Il n’y a rien de pire que la culture américaine, sauf les tentatives françaises de l'imiter. Par exemple : quand les séries policières US parviennent à faire oublier quelque peu l'incompétence légendaire des services de police (le faible taux de crimes élucidés) en ressassant l'argument scientifique, leurs imitations françaises auraient plutôt l'effet inverse.
Citons encore les romans de Frédéric Beigbeder, meilleur critique que romancier franco-américain. Et les sagas de science-fiction mystique imbitables façon Maurice G. Dantec. Les romans d'espionnage de Jean-Patrick Manchette n'ont pas très bien vieilli non plus, dépassés par l’affaire du "Rainbow Warrior", bien plus riche en rebondissements comiques.

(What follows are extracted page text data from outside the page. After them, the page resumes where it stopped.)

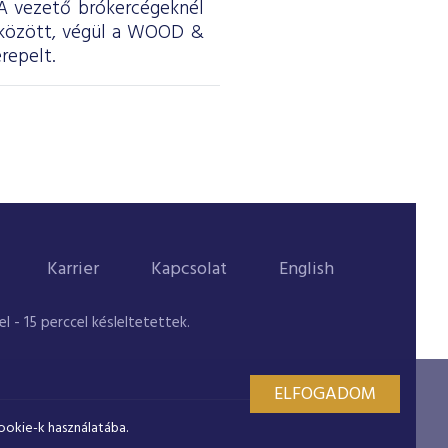
. A vezető brókercégeknél
 között, végül a WOOD &
repelt.
Karrier
Kapcsolat
English
 - 15 perccel késleltetettek.
ELFOGADOM
ookie-k használatába.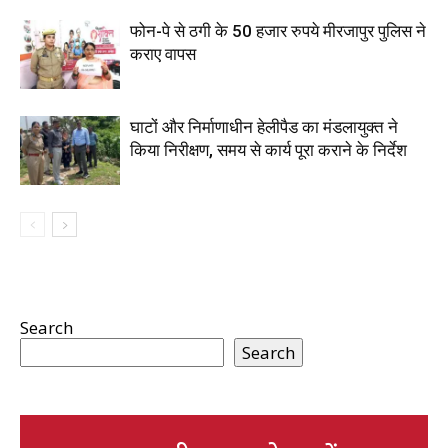
फोन-पे से ठगी के 50 हजार रुपये मीरजापुर पुलिस ने
कराए वापस
घाटों और निर्माणाधीन हेलीपैड का मंडलायुक्त ने
किया निरीक्षण, समय से कार्य पूरा कराने के निर्देश
Search
Search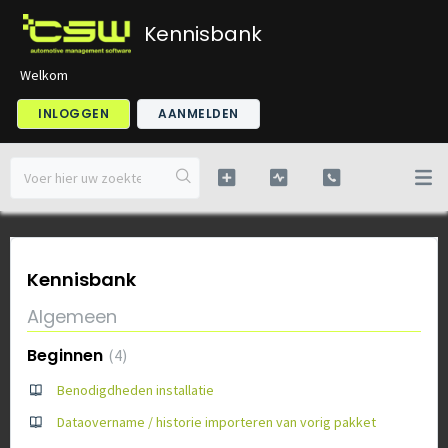
Kennisbank
Welkom
INLOGGEN
AANMELDEN
Kennisbank
Algemeen
Beginnen
4
Benodigdheden installatie
Dataovername / historie importeren van vorig pakket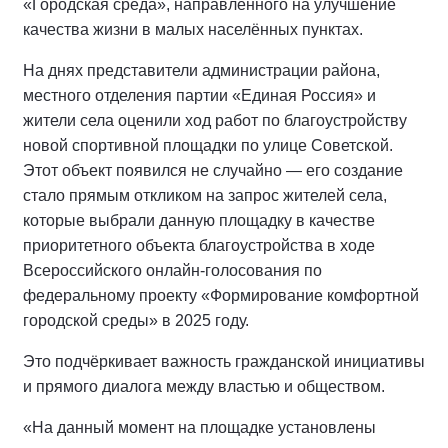
«Городская среда», направленного на улучшение
качества жизни в малых населённых пунктах.
На днях представители администрации района,
местного отделения партии «Единая Россия» и
жители села оценили ход работ по благоустройству
новой спортивной площадки по улице Советской.
Этот объект появился не случайно — его создание
стало прямым откликом на запрос жителей села,
которые выбрали данную площадку в качестве
приоритетного объекта благоустройства в ходе
Всероссийского онлайн-голосования по
федеральному проекту «Формирование комфортной
городской среды» в 2025 году.
Это подчёркивает важность гражданской инициативы
и прямого диалога между властью и обществом.
«На данный момент на площадке установлены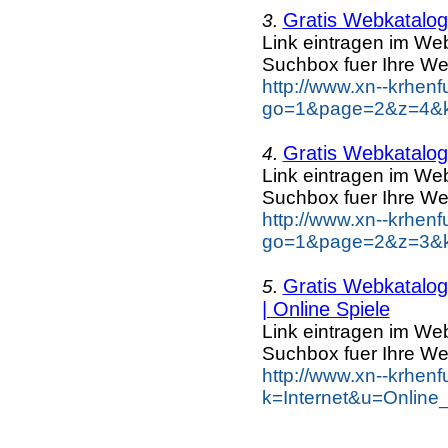
Gratis Webkatalog 
3.
Link eintragen im Web
Suchbox fuer Ihre We
http://www.xn--krhen
go=1&page=2&z=4&ke
Gratis Webkatalog 
4.
Link eintragen im Web
Suchbox fuer Ihre We
http://www.xn--krhen
go=1&page=2&z=3&ke
Gratis Webkatalog 
5.
| Online Spiele
Link eintragen im Web
Suchbox fuer Ihre We
http://www.xn--krhen
k=Internet&u=Online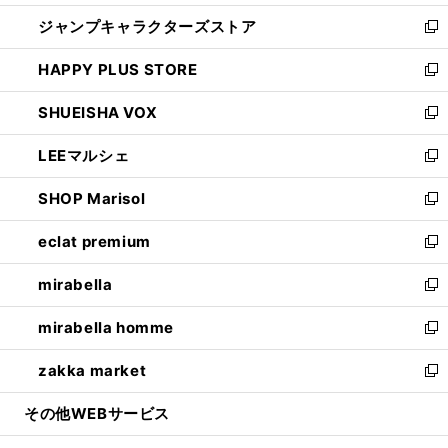
開
ウ
し
ジャンプキャラクターズストア
く
ィ
い
新
ン
ウ
し
HAPPY PLUS STORE
ド
ィ
い
新
ウ
ン
ウ
し
SHUEISHA VOX
で
ド
ィ
い
新
開
ウ
ン
ウ
し
LEEマルシェ
く
で
ド
ィ
い
新
開
ウ
ン
ウ
し
SHOP Marisol
く
で
ド
ィ
い
新
開
ウ
ン
ウ
し
eclat premium
く
で
ド
ィ
い
新
開
ウ
ン
ウ
し
mirabella
く
で
ド
ィ
い
新
開
ウ
ン
ウ
し
mirabella homme
く
で
ド
ィ
い
新
開
ウ
ン
ウ
し
zakka market
く
で
ド
ィ
い
新
開
ウ
ン
ウ
し
その他WEBサービス
く
で
ド
ィ
い
開
ウ
ン
ウ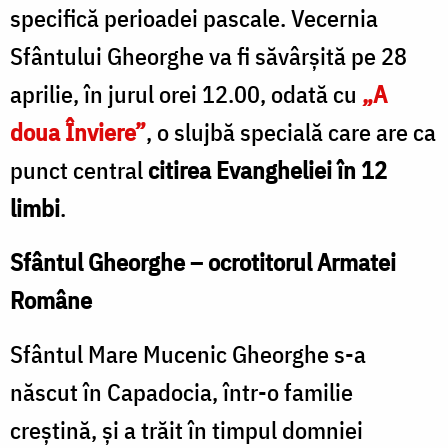
specifică perioadei pascale. Vecernia
Sfântului Gheorghe va fi săvârșită pe 28
aprilie, în jurul orei 12.00, odată cu
„A
doua Înviere”
, o slujbă specială care are ca
punct central
citirea Evangheliei în 12
limbi
.
Sfântul Gheorghe –
ocrotitorul Armatei
Române
Sfântul Mare Mucenic Gheorghe s-a
născut în Capadocia, într-o familie
creștină, și a trăit în timpul domniei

La tentative simultanée d'imiter les Etats-Unis sur le plan économique s'est elle aussi avérée peu concluante, si ce n’est catastrophique, et l’Europe un « machin » technocratique pire que les Etats-Unis, mieux armés pour la guerre économique. La dernière chose qu'on peut reprocher à Eric Zemmour dans son récent "best-seller", c’est de souligner le fossé qui sépare la culture française de la culture américaine (le fait d’établir un lien de cause à effet entre Mai 68 et l’américanisation forcée de la culture française est plus contestable, sachant comment est produite et diffusée la culture de masse américaine).
Plutôt que lire Zemmour, on ferait mieux de relire Tocqueville ; l'espoir que cet aristocrate catholique plaçait dans la démocratie américaine n'était qu'à moitié naïf, car soumis au progrès de la culture américaine, que Tocqueville juge très sévèrement dans « De la Démocratie en Amérique » (notamment à cause du génocide des Amérindiens dû à la cupidité des premiers colons). De même Tocqueville était conscient de la différence entre la science utilitaire et la vraie science « consciente », différence gommée dans les régimes totalitaires.
Mais revenons à « Bonbons atomiques » ; le début est plutôt convaincant. Anthony Pastor parvient à imiter ces polars américains dont le but n’est pas de dérouler le fil d’une enquête policière, mais plutôt de brosser un portrait de la société américaine, ou d’une de ses zones marginales, plus pittoresques que le cœur du système, policé à l’extrême. A. Pastor parvient à rendre cette ambiance américaine si particulière et sans doute oppressante pour un Français à cause de la paranoïa généralisée qui règne, et qui suffit à justifier l’Etat policier aux yeux de la majorité des citoyens américains.
Le personnage principal Sally Salinger, mère de famille divorcée et contrainte de reprendre le job de détective de son mari pour subsister est assez convaincant. La société américaine est en effet la société de la permutation des sexes. Aux Etats-Unis où les femmes partagent plus équitablement le pouvoir avec les hommes qu’en France, certaines femmes sont déjà un peu lassées de cet avantage, car l’exercice du pouvoir n’est pas une sinécure.
On est d’autant plus déçu quand ce décors et ces personnages une fois bien campés, grâce à un dessin qui fait assez « américain » sans tomber dans la caricature, le récit commence à tourner en rond. Sans doute les personnages et les digressions sont-ils trop nombreux. L’auteur a trop voulu en mettre dans un seul roman. Il subit un peu la loi du genre sociologique, plutôt qu’il ne la maîtrise complètement. Même si l’intrigue n’est pas le principal, elle doit être soignée. Au milieu du récit, le scénario commence à prendre l’eau, le tout s’achevant dans une course-poursuite et une fusillade de série B. C’est dommage, car le plus difficile était fait.
Bonbons atomiques, par Anthony Pastor, Actes Sud, 2014.